The blocks in the buffer cache are basically managed in a single place with two different lists pointing at them:
• The dirty list of blocks that need to be written by the database block writer
(DBWn; we’ll take a look at that process a little later)
• A list of nondirty blocks
The X$BH table shows information about the blocks in the block buffer cache. Here, we can see the touch count get incremented as we hit blocks. Oracle will attempt to increment the TCH once every three seconds (there is a TIM column that shows the last update time to the TCH column), but it is not considered important that the number be 100 percent accurate, as it is close. Also, Oracle will intentionally “cool” blocks and decrement the TCH count over time.

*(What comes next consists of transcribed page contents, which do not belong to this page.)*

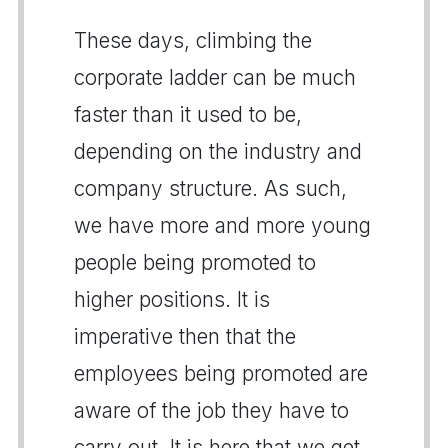
These days, climbing the
corporate ladder can be much
faster than it used to be,
depending on the industry and
company structure. As such,
we have more and more young
people being promoted to
higher positions. It is
imperative then that the
employees being promoted are
aware of the job they have to
carry out. It is here that we get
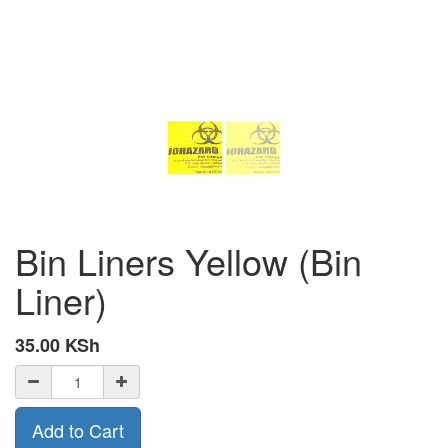
Bin Liners Yellow (Bin
Liner)
35.00
KSh
Add to Cart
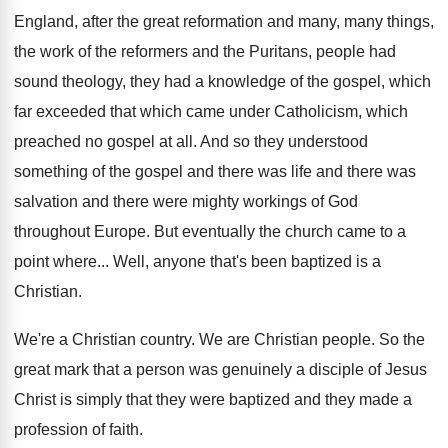
England, after the great reformation and many, many
things,
the work of the reformers and the
Puritans, people had
sound theology, they had a
knowledge of the gospel, which
far exceeded that
which came under Catholicism, which
preached no gospel
at all
.
And so they understood
something of the gospel
and there was life and there was
salvation
and there were mighty workings of God
throughout
Europe
.
But eventually the church came to a
point
where
...
Well, anyone that's been baptized is a
Christian
.
We're a Christian country
.
We are Christian people
.
So the
great mark that a person was
genuinely a disciple of Jesus
Christ is simply
that they were baptized and they made a
profession of faith
.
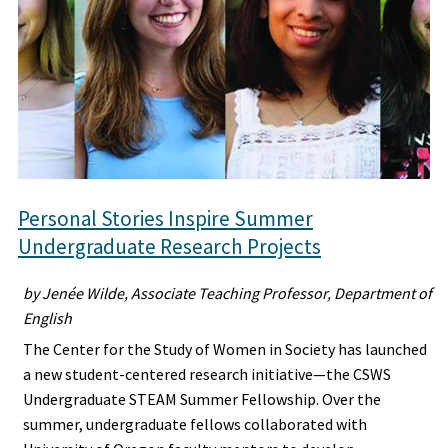
Personal Stories Inspire Summer
Undergraduate Research Projects
by Jenée Wilde, Associate Teaching Professor, Department of
English
The Center for the Study of Women in Society has launched
a new student-centered research initiative—the CSWS
Undergraduate STEAM Summer Fellowship. Over the
summer, undergraduate fellows collaborated with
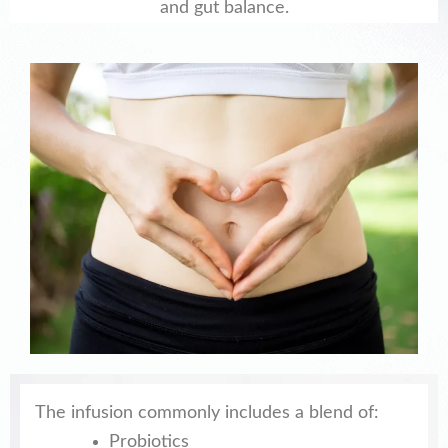
and gut balance.
The infusion commonly includes a blend of:
Probiotics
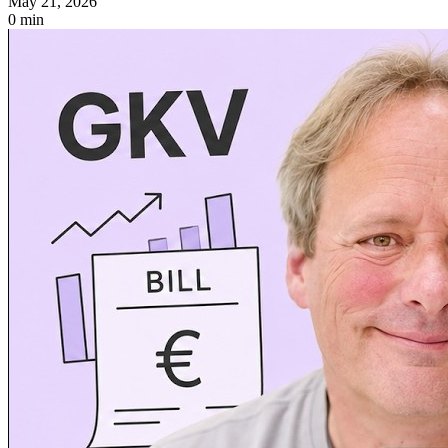
May 21, 2026
0 min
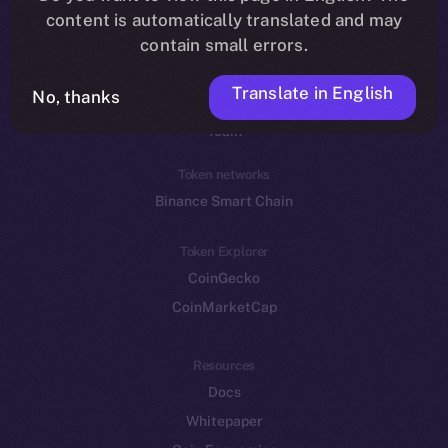
Reddit
content is automatically translated and may
contain small errors.
Ecosystem
Startup Program
Translate in English
No, thanks
Frostbyte
Team
Token networks
Binance Smart Chain
Token Explorer
CoinGecko
CoinMarketCap
Resources
Docs
Whitepaper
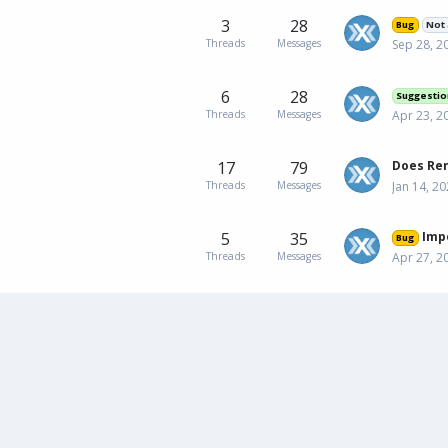
3
28
Bug
Not 
Threads
Messages
Sep 28, 2
6
28
Suggestio
Threads
Messages
Apr 23, 2
17
79
Threads
Messages
Jan 14, 2
5
35
Impossible 
Bug
Threads
Messages
Apr 27, 2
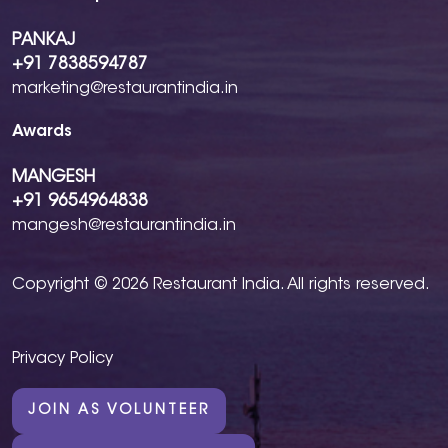
PANKAJ
+91 7838594787
marketing@restaurantindia.in
Awards
MANGESH
+91 9654964838
mangesh@restaurantindia.in
Copyright © 2026 Restaurant India. All rights reserved.
Privacy Policy
JOIN AS VOLUNTEER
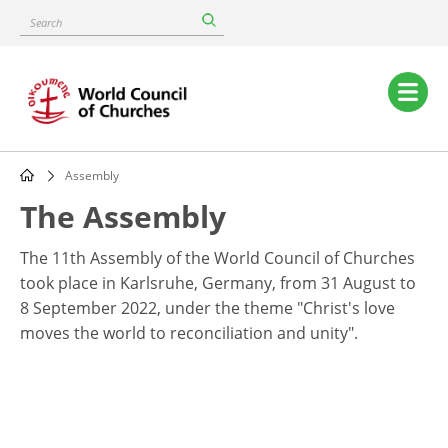
Skip
Search
to
main
content
Main
navigation
Assembly
Breadcrumb
The Assembly
The 11th Assembly of the World Council of Churches
took place in Karlsruhe, Germany, from 31 August to
8 September 2022, under the theme "Christ's love
moves the world to reconciliation and unity".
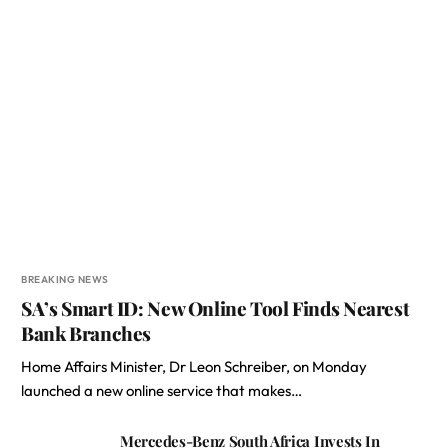
BREAKING NEWS
SA’s Smart ID: New Online Tool Finds Nearest
Bank Branches
Home Affairs Minister, Dr Leon Schreiber, on Monday
launched a new online service that makes…
Mercedes-Benz South Africa Invests In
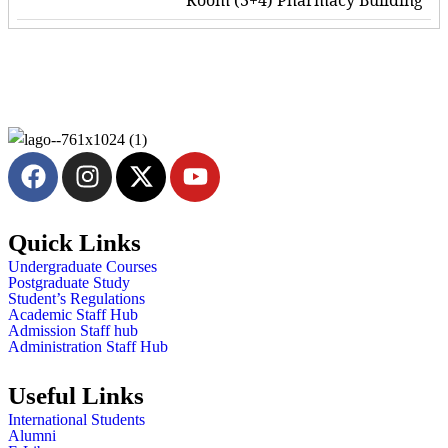
Room (3+4) Pharmacy Building
Quick Links
Undergraduate Courses
Postgraduate Study
Student’s Regulations
Academic Staff Hub
Admission Staff hub
Administration Staff Hub
Useful Links
International Students
Alumni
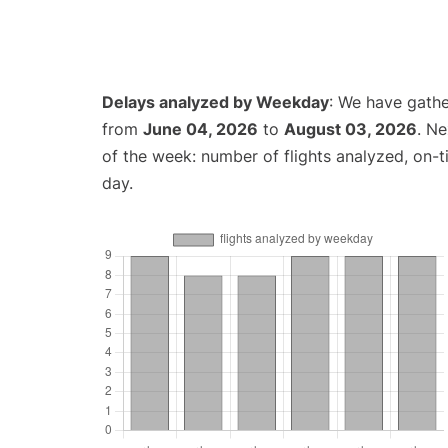
Delays analyzed by Weekday
: We have gathe
from
June 04, 2026
to
August 03, 2026
. N
of the week: number of flights analyzed, on-
day.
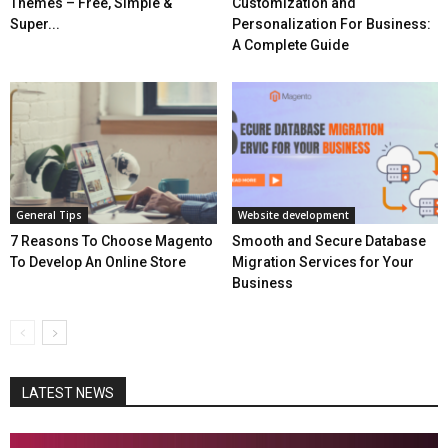
Themes – Free, Simple &
Customization and
Super...
Personalization For Business:
A Complete Guide
General Tips
Website development
7 Reasons To Choose Magento
Smooth and Secure Database
To Develop An Online Store
Migration Services for Your
Business
LATEST NEWS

Query to find out top five hot blocks:
select tch, file#, dbablk,
case when obj = 4294967295
then 'rbs/compat segment'
else (select max( '('||object_type||') ' ||
owner || '.' || object_name ) ||
decode( count(*), 1, '', ' maybe!' )
from dba_objects
where data_object_id = X.OBJ )
end what
from (
select tch, file#, dbablk, obj
from x$bh
where state <> 0
order by tch desc
) x
where rownum <= 5
/
(or)
select tch, file#, dbablk, DUMMY
from x$bh, (select dummy from dual)
where obj = (select data_object_id
from dba_objects
where object_name = 'DUAL'
and data_object_id is not null)
Creating a tablespace with a different block size other than the default:
SQL>create tablespace ts_16k
datafile size 5m
blocksize 16k;
create tablespace ts_16k
*
ERROR at line 1:
ORA-29339: tablespace blocksize 16384 does not match configured blocksizes
SQL> show parameter 16k
NAME TYPE VALUE
------------------------------------ ----------- ------------------------------
db_16k_cache_size big integer 0
Here the tablespace does not get created since I have configured db_16k_cache_size parameter. Inorder to create a tablespace with different cache size other than the default cache that is for the SYSTEM and all TEMPORARY tablespaces ( you can have upto four other blocksize) you need to shrink your db_cache_size if it set to a large value:
Ex:
SQL> show parameter db_cache_size
NAME TYPE VALUE
------------------------------------ ----------- ------------------------------
db_cache_size big integer 1G
SQL> alter system set db_cache_size = 768m;
System altered.
SQL> alter system set db_16k_cache_size = 256m;
System altered.
SQL> create tablespace ts_16k
datafile size 5m
blocksize 16k;
Tablespace created.
Here the two cache sizes db_cache_size and db_16k_cache_size are exclusive; if one “fills up,” it cannot use space in the other. These multiple blocksizes were not intended as a performance or tuning feature, but rather came about in support of transportable tablespaces—the ability to take formatted data files from one database and transport or attach them to another database. They were implemented in order to take data files from a transactional system that was using an 8KB blocksize and transport that information to a data warehouse using a 16KB or 32KB blocksize.The transactional data would benefit from the smaller blocksizes due to less contention on the blocks (less data/rows per block means less people in general would go after the same block at the same time) as well as better buffer cache utilization (users read into the cache only the data they are interested in—the single row or small set of rows). The reporting/warehouse data, which might be based on the transactional data, would benefit from the larger blocksizes due in part to less block overhead (it takes less storage overall), and larger logical I/O sizes perhaps. And since reporting/warehouse data does not have the same update contention issues, the fact that there are more rows per block is not a concern, but a benefit.
Note: For example, if after startup your SGA size was 128MB and you wanted to add an additional 64MB to the buffer cache, you would have had to set the SGA_MAX_SIZE to 192MB or larger to allow for the growth.